What you have to do:
The answer must consist of every line from the data that holds "enableLoginSignal".
═════ Given records ═════
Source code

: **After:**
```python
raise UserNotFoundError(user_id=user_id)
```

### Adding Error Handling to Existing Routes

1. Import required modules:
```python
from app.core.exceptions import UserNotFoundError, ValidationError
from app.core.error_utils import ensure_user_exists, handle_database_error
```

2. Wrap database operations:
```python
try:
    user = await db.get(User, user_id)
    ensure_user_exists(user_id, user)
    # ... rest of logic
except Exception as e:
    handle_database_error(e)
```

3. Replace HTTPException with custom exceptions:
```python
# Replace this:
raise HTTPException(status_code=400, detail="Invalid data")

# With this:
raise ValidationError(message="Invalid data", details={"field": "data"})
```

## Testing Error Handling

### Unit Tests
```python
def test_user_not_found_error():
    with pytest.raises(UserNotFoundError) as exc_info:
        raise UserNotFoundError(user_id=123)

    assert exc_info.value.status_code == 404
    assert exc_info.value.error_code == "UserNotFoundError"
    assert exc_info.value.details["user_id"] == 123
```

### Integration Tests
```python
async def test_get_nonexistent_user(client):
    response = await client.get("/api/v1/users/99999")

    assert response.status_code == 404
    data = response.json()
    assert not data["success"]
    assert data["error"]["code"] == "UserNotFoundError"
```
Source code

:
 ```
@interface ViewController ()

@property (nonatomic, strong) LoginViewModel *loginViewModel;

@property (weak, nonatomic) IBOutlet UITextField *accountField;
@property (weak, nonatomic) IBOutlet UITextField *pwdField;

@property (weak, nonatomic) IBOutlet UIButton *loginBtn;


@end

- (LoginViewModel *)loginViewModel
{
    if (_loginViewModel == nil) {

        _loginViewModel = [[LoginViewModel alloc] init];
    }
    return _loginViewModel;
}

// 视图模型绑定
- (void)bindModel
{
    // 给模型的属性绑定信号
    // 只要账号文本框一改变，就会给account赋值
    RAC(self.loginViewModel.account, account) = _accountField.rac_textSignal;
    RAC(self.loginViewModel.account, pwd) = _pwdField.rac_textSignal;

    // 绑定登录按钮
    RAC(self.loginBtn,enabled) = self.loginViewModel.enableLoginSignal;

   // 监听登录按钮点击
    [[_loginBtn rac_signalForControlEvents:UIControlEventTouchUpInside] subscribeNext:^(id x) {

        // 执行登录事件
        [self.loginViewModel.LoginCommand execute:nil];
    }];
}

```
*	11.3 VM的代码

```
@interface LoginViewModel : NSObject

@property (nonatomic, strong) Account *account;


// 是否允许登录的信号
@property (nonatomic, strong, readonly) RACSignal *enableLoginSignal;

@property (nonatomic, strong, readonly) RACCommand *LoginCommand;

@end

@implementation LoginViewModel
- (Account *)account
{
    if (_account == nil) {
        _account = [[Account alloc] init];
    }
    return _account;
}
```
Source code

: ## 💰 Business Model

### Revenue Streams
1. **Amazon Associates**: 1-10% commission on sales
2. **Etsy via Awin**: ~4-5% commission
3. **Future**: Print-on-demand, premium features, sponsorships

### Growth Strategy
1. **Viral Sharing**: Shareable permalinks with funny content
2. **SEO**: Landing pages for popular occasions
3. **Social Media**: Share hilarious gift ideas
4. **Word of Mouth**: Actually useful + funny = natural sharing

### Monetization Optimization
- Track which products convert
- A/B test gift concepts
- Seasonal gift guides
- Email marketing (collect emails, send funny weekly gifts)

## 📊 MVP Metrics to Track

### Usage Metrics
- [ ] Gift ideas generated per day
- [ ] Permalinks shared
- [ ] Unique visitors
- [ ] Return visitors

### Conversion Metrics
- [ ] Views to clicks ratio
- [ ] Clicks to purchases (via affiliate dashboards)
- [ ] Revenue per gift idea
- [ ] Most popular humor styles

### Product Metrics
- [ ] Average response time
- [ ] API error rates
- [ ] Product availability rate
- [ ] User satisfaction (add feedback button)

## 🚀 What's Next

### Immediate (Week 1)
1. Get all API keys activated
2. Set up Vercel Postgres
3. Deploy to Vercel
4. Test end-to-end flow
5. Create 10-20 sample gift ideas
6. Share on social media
═════
Exercise answer:
    RAC(self.loginBtn,enabled) = self.loginViewModel.enableLoginSignal;
@property (nonatomic, strong, readonly) RACSignal *enableLoginSignal;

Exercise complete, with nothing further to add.